Provided records:

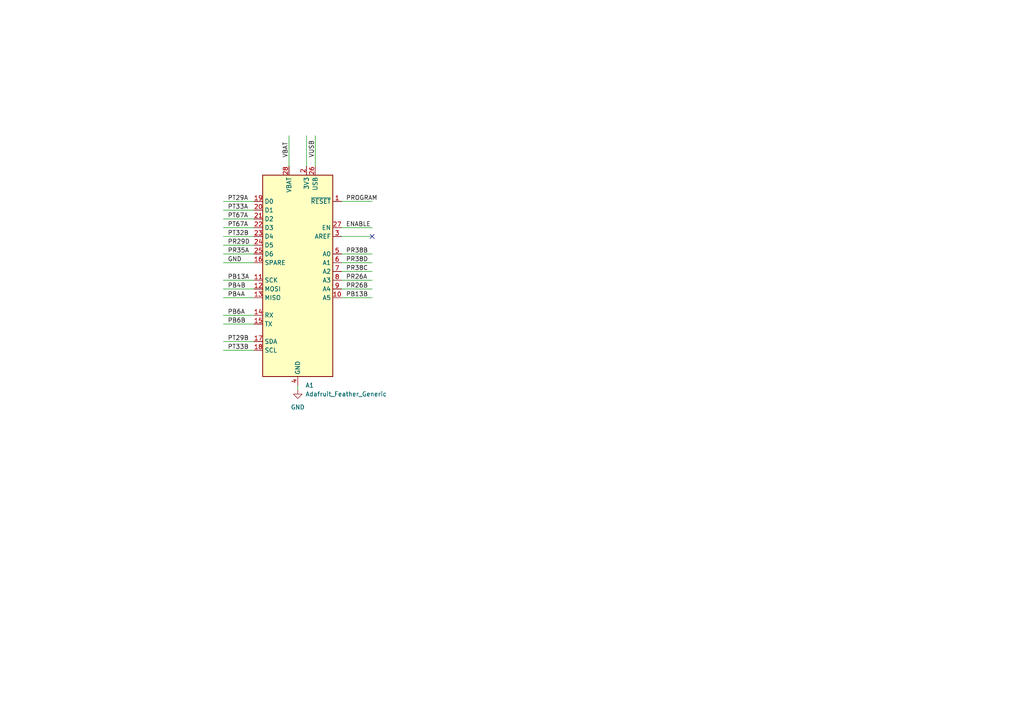
<source format=kicad_sch>
(kicad_sch (version 20230121) (generator eeschema)

  (uuid 919d2d94-10c0-46f5-a496-8c8ae38a3336)

  (paper "A4")

  


  (no_connect (at 107.95 68.58) (uuid b4d3012f-7e12-48f0-9af3-7fcdbcdf845b))

  (wire (pts (xy 99.06 86.36) (xy 107.95 86.36))
    (stroke (width 0) (type default))
    (uuid 01ac495a-e795-4eae-bbda-76c9bb755d96)
  )
  (wire (pts (xy 64.77 99.06) (xy 73.66 99.06))
    (stroke (width 0) (type default))
    (uuid 0980b1d4-b28c-416d-b089-cd470687a6cb)
  )
  (wire (pts (xy 64.77 63.5) (xy 73.66 63.5))
    (stroke (width 0) (type default))
    (uuid 17c35e95-d9ea-4e69-97c1-554327806e9d)
  )
  (wire (pts (xy 64.77 73.66) (xy 73.66 73.66))
    (stroke (width 0) (type default))
    (uuid 1e14b92a-b160-40d9-b51a-263a227f0a8f)
  )
  (wire (pts (xy 99.06 78.74) (xy 107.95 78.74))
    (stroke (width 0) (type default))
    (uuid 1e278640-c28b-44fc-af59-0fad775861f6)
  )
  (wire (pts (xy 64.77 101.6) (xy 73.66 101.6))
    (stroke (width 0) (type default))
    (uuid 256cbd5e-c517-4bca-bcbf-8cc68e374782)
  )
  (wire (pts (xy 64.77 83.82) (xy 73.66 83.82))
    (stroke (width 0) (type default))
    (uuid 36a1d33d-ed1c-4990-8467-38d7ce16474a)
  )
  (wire (pts (xy 64.77 66.04) (xy 73.66 66.04))
    (stroke (width 0) (type default))
    (uuid 3a8d22a8-c183-409d-ba26-83dfeecd2f00)
  )
  (wire (pts (xy 64.77 93.98) (xy 73.66 93.98))
    (stroke (width 0) (type default))
    (uuid 3c30f1b8-8848-4f33-9fe5-271ba22bbe07)
  )
  (wire (pts (xy 64.77 76.2) (xy 73.66 76.2))
    (stroke (width 0) (type default))
    (uuid 4014b046-8cdc-4acc-a12c-2388ed45c89c)
  )
  (wire (pts (xy 99.06 68.58) (xy 107.95 68.58))
    (stroke (width 0) (type default))
    (uuid 4697fee3-c5a7-4697-96cf-46b5d6bd2c33)
  )
  (wire (pts (xy 64.77 71.12) (xy 73.66 71.12))
    (stroke (width 0) (type default))
    (uuid 53bd679a-630f-4f51-874f-c5a492317ab6)
  )
  (wire (pts (xy 64.77 81.28) (xy 73.66 81.28))
    (stroke (width 0) (type default))
    (uuid 5b3219a0-e652-4108-a33e-a7427c503c53)
  )
  (wire (pts (xy 99.06 81.28) (xy 107.95 81.28))
    (stroke (width 0) (type default))
    (uuid 64ff7422-4912-4792-bf68-a129d1c628b0)
  )
  (wire (pts (xy 83.82 39.37) (xy 83.82 48.26))
    (stroke (width 0) (type default))
    (uuid 690cd8d4-c501-4bed-9b1e-5797c0d4a7dd)
  )
  (wire (pts (xy 86.36 111.76) (xy 86.36 113.03))
    (stroke (width 0) (type default))
    (uuid 92feb268-ee13-4341-acfe-44fcda84307e)
  )
  (wire (pts (xy 99.06 83.82) (xy 107.95 83.82))
    (stroke (width 0) (type default))
    (uuid 94cfa8c6-9083-4518-b40c-b836a6d2a2d7)
  )
  (wire (pts (xy 64.77 60.96) (xy 73.66 60.96))
    (stroke (width 0) (type default))
    (uuid 965b1a19-1410-4b9f-bd5b-cfcc94fc34d9)
  )
  (wire (pts (xy 91.44 39.37) (xy 91.44 48.26))
    (stroke (width 0) (type default))
    (uuid 9c942ab5-e099-4863-bac7-87452bee9a92)
  )
  (wire (pts (xy 99.06 76.2) (xy 107.95 76.2))
    (stroke (width 0) (type default))
    (uuid a6f25d5c-74e5-4d36-80aa-79b43c239147)
  )
  (wire (pts (xy 64.77 68.58) (xy 73.66 68.58))
    (stroke (width 0) (type default))
    (uuid aba910a8-e547-479e-89b6-be08723f02c5)
  )
  (wire (pts (xy 88.9 39.37) (xy 88.9 48.26))
    (stroke (width 0) (type default))
    (uuid b3b9b02a-ae79-4094-a1ff-c9ded0542602)
  )
  (wire (pts (xy 99.06 58.42) (xy 107.95 58.42))
    (stroke (width 0) (type default))
    (uuid c0131bdf-7cbf-4cb8-bf2a-b6f9fc2bad03)
  )
  (wire (pts (xy 99.06 66.04) (xy 107.95 66.04))
    (stroke (width 0) (type default))
    (uuid c59700a3-b4e3-4a41-9653-3d73b3dea8f1)
  )
  (wire (pts (xy 99.06 73.66) (xy 107.95 73.66))
    (stroke (width 0) (type default))
    (uuid d74f81f6-2d02-4cbc-8f45-745e75cd1000)
  )
  (wire (pts (xy 64.77 91.44) (xy 73.66 91.44))
    (stroke (width 0) (type default))
    (uuid d8f18d64-5cc6-4f17-9c05-32b3756e6538)
  )
  (wire (pts (xy 64.77 58.42) (xy 73.66 58.42))
    (stroke (width 0) (type default))
    (uuid e6cfc5b6-80c8-4924-a6ea-d0bee2507a2e)
  )
  (wire (pts (xy 64.77 86.36) (xy 73.66 86.36))
    (stroke (width 0) (type default))
    (uuid ec1bb2c6-97d5-40c5-9c92-38a9760f1c1d)
  )

  (label "PR29D" (at 66.04 71.12 0) (fields_autoplaced)
    (effects (font (size 1.27 1.27)) (justify left bottom))
    (uuid 1ba185c4-7e5a-4689-b126-5c28cb02c598)
  )
  (label "VUSB" (at 91.44 45.72 90) (fields_autoplaced)
    (effects (font (size 1.27 1.27)) (justify left bottom))
    (uuid 29e02d42-2bae-45cd-a096-2f4a193e695e)
  )
  (label "PT67A" (at 66.04 66.04 0) (fields_autoplaced)
    (effects (font (size 1.27 1.27)) (justify left bottom))
    (uuid 2a6219b0-4595-47f9-b6c5-e90550d8828d)
  )
  (label "PB4B" (at 66.04 83.82 0) (fields_autoplaced)
    (effects (font (size 1.27 1.27)) (justify left bottom))
    (uuid 37b74bd3-062f-4852-83d1-b1ce51618c33)
  )
  (label "PB13B" (at 100.33 86.36 0) (fields_autoplaced)
    (effects (font (size 1.27 1.27)) (justify left bottom))
    (uuid 3d8a5194-e8a7-43f7-8670-4443692b65e8)
  )
  (label "PB6A" (at 66.04 91.44 0) (fields_autoplaced)
    (effects (font (size 1.27 1.27)) (justify left bottom))
    (uuid 49c0adc6-e505-4816-b695-75c32ebbdbfb)
  )
  (label "PR26B" (at 100.33 83.82 0) (fields_autoplaced)
    (effects (font (size 1.27 1.27)) (justify left bottom))
    (uuid 584a72a4-151f-4c0e-b516-26c92dcf3689)
  )
  (label "GND" (at 66.04 76.2 0) (fields_autoplaced)
    (effects (font (size 1.27 1.27)) (justify left bottom))
    (uuid 609cf821-ff7c-4092-a680-97cc6579f638)
  )
  (label "PR38C" (at 100.33 78.74 0) (fields_autoplaced)
    (effects (font (size 1.27 1.27)) (justify left bottom))
    (uuid 6b640c0c-c0c3-46bd-ba50-fc0ed54f157b)
  )
  (label "PB13A" (at 66.04 81.28 0) (fields_autoplaced)
    (effects (font (size 1.27 1.27)) (justify left bottom))
    (uuid 7ae804db-1fb1-431a-8021-f633063245ec)
  )
  (label "PT33A" (at 66.04 60.96 0) (fields_autoplaced)
    (effects (font (size 1.27 1.27)) (justify left bottom))
    (uuid 8002a70b-c5d7-47c9-9949-07ccab272c79)
  )
  (label "PT29B" (at 66.04 99.06 0) (fields_autoplaced)
    (effects (font (size 1.27 1.27)) (justify left bottom))
    (uuid 80a2fa64-fdfb-4797-8d72-429180765576)
  )
  (label "PR38B" (at 100.33 73.66 0) (fields_autoplaced)
    (effects (font (size 1.27 1.27)) (justify left bottom))
    (uuid 80b2993a-bf57-441f-bfc2-f42a9e3fd68d)
  )
  (label "PR38D" (at 100.33 76.2 0) (fields_autoplaced)
    (effects (font (size 1.27 1.27)) (justify left bottom))
    (uuid 843fb8d8-cb66-4742-a342-502c65891a6f)
  )
  (label "PROGRAM" (at 100.33 58.42 0) (fields_autoplaced)
    (effects (font (size 1.27 1.27)) (justify left bottom))
    (uuid 86fe639b-2f2e-4875-b17a-4bedbc4902e0)
  )
  (label "PT33B" (at 66.04 101.6 0) (fields_autoplaced)
    (effects (font (size 1.27 1.27)) (justify left bottom))
    (uuid 94d001e7-bd77-4c23-b2a8-31f3ba62652c)
  )
  (label "PT32B" (at 66.04 68.58 0) (fields_autoplaced)
    (effects (font (size 1.27 1.27)) (justify left bottom))
    (uuid 9cba62cc-6eb6-4348-a71f-ad17f7d15167)
  )
  (label "PB4A" (at 66.04 86.36 0) (fields_autoplaced)
    (effects (font (size 1.27 1.27)) (justify left bottom))
    (uuid a0d1cc8e-45ea-435d-bd70-2e9cb6c8d05d)
  )
  (label "PT29A" (at 66.04 58.42 0) (fields_autoplaced)
    (effects (font (size 1.27 1.27)) (justify left bottom))
    (uuid a91ea2c3-1945-4c3c-8d2c-77dc26945b96)
  )
  (label "VBAT" (at 83.82 45.72 90) (fields_autoplaced)
    (effects (font (size 1.27 1.27)) (justify left bottom))
    (uuid bcaaa049-c5a0-4056-a113-c29f173d5191)
  )
  (label "ENABLE" (at 100.33 66.04 0) (fields_autoplaced)
    (effects (font (size 1.27 1.27)) (justify left bottom))
    (uuid be958b44-4133-4a00-93a0-f8a8c006af50)
  )
  (label "PR35A" (at 66.04 73.66 0) (fields_autoplaced)
    (effects (font (size 1.27 1.27)) (justify left bottom))
    (uuid e40268a8-a3e2-4ca3-bb22-54e956345884)
  )
  (label "PB6B" (at 66.04 93.98 0) (fields_autoplaced)
    (effects (font (size 1.27 1.27)) (justify left bottom))
    (uuid f0ee9ce2-5f50-4e48-9596-e70d306fd753)
  )
  (label "PT67A" (at 66.04 63.5 0) (fields_autoplaced)
    (effects (font (size 1.27 1.27)) (justify left bottom))
    (uuid f5ac38b1-ca4e-455c-b2b4-b2ce702ab45f)
  )
  (label "PR26A" (at 100.33 81.28 0) (fields_autoplaced)
    (effects (font (size 1.27 1.27)) (justify left bottom))
    (uuid fff8bdc4-b6d8-420c-b40e-351e0f527d61)
  )

  (symbol (lib_id "MCU_Module:Adafruit_Feather_Generic") (at 86.36 78.74 0) (unit 1)
    (in_bom yes) (on_board yes) (dnp no) (fields_autoplaced)
    (uuid 6eb3ba98-a4b8-4244-a2bb-b9f7e7c86afb)
    (property "Reference" "A1" (at 88.5541 111.76 0)
      (effects (font (size 1.27 1.27)) (justify left))
    )
    (property "Value" "Adafruit_Feather_Generic" (at 88.5541 114.3 0)
      (effects (font (size 1.27 1.27)) (justify left))
    )
    (property "Footprint" "Module:Adafruit_Feather" (at 88.9 113.03 0)
      (effects (font (size 1.27 1.27)) (justify left) hide)
    )
    (property "Datasheet" "https://cdn-learn.adafruit.com/downloads/pdf/adafruit-feather.pdf" (at 86.36 99.06 0)
      (effects (font (size 1.27 1.27)) hide)
    )
    (pin "1" (uuid 0b7ff1cf-6ba4-4d6f-a146-a723c5d4b3b2))
    (pin "10" (uuid b9497de4-c04b-48d9-aee8-5714482d3ead))
    (pin "11" (uuid 6d25e357-0e6e-4f77-8d05-dd66ca381bde))
    (pin "12" (uuid 2176389b-d684-496d-af95-1076b9faacab))
    (pin "13" (uuid 31c7785e-6f3e-4567-a969-87301fb875e2))
    (pin "14" (uuid 50c7e288-cdb5-4fb3-89f3-61581c6a13be))
    (pin "15" (uuid 857afcb1-bb93-4539-aab0-2774ecb3cf47))
    (pin "16" (uuid 4487e3fd-4452-4f94-8e54-0e574aac40ce))
    (pin "17" (uuid d0b5d797-ccbd-4512-95e2-d3bd7734860e))
    (pin "18" (uuid 659e3307-090d-44a6-8574-fb4b0b6d9965))
    (pin "19" (uuid ea983412-19df-4c72-b45f-f34f77b9fc2a))
    (pin "2" (uuid 2c94cfd0-37c2-40e3-b199-3b87d0914890))
    (pin "20" (uuid 948045c9-c886-4b7d-ab6d-f8307083e4d8))
    (pin "21" (uuid 173e4890-cfc6-4b78-8948-eea2ebc84d4b))
    (pin "22" (uuid cfb6c317-69d4-4e62-b5ae-43cf1f771801))
    (pin "23" (uuid da8b5f9d-d030-4699-8dd6-e1e4674ad7a4))
    (pin "24" (uuid edbee0d6-d922-44df-8f55-bdf0f06503e9))
    (pin "25" (uuid b45ed588-fb3c-4bfc-99ba-e41559921552))
    (pin "26" (uuid 7c925135-9483-4bef-b0b4-c307aa4cba17))
    (pin "27" (uuid 6f33aafe-ad11-4d7f-ba5b-967e3342a959))
    (pin "28" (uuid e9aa084e-171b-4163-9ce4-74fc96bc6bd9))
    (pin "3" (uuid e3d9623f-71a4-4c2e-a9ee-536e27fc1ae3))
    (pin "4" (uuid 6212c407-9d7d-4305-a535-8e93b79f7f73))
    (pin "5" (uuid 3bd85a86-bee9-43f4-bcd1-6c0238855854))
    (pin "6" (uuid 41809d35-a196-451d-8965-b3293f534fd7))
    (pin "7" (uuid eecad498-b5ff-4b5a-8c71-b095d2f99d22))
    (pin "8" (uuid 8dab4e1b-7755-41ad-b9bd-6cae353aed89))
    (pin "9" (uuid 5b489740-476b-4483-87bb-6465861ef9f7))
    (instances
      (project "OrangeCrab_PMOD"
        (path "/919d2d94-10c0-46f5-a496-8c8ae38a3336"
          (reference "A1") (unit 1)
        )
      )
    )
  )

  (symbol (lib_id "PCM_4ms_Power-symbol:GND") (at 86.36 113.03 0) (unit 1)
    (in_bom yes) (on_board yes) (dnp no) (fields_autoplaced)
    (uuid eb6d9757-2f64-4fe0-acf4-b7fdbf6c5bcf)
    (property "Reference" "#PWR01" (at 86.36 119.38 0)
      (effects (font (size 1.27 1.27)) hide)
    )
    (property "Value" "GND" (at 86.36 118.11 0)
      (effects (font (size 1.27 1.27)))
    )
    (property "Footprint" "" (at 86.36 113.03 0)
      (effects (font (size 1.27 1.27)) hide)
    )
    (property "Datasheet" "" (at 86.36 113.03 0)
      (effects (font (size 1.27 1.27)) hide)
    )
    (pin "1" (uuid 7b385dcf-5f5d-46de-9798-d24330c98ba8))
    (instances
      (project "OrangeCrab_PMOD"
        (path "/919d2d94-10c0-46f5-a496-8c8ae38a3336"
          (reference "#PWR01") (unit 1)
        )
      )
    )
  )

  (sheet_instances
    (path "/" (page "1"))
  )
)

</source>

Work instructions: Apply a filter to the listing above so that only lines with "Footprint" are kept, and copy those lines.

Task output:
    (property "Footprint" "Module:Adafruit_Feather" (at 88.9 113.03 0)
    (property "Footprint" "" (at 86.36 113.03 0)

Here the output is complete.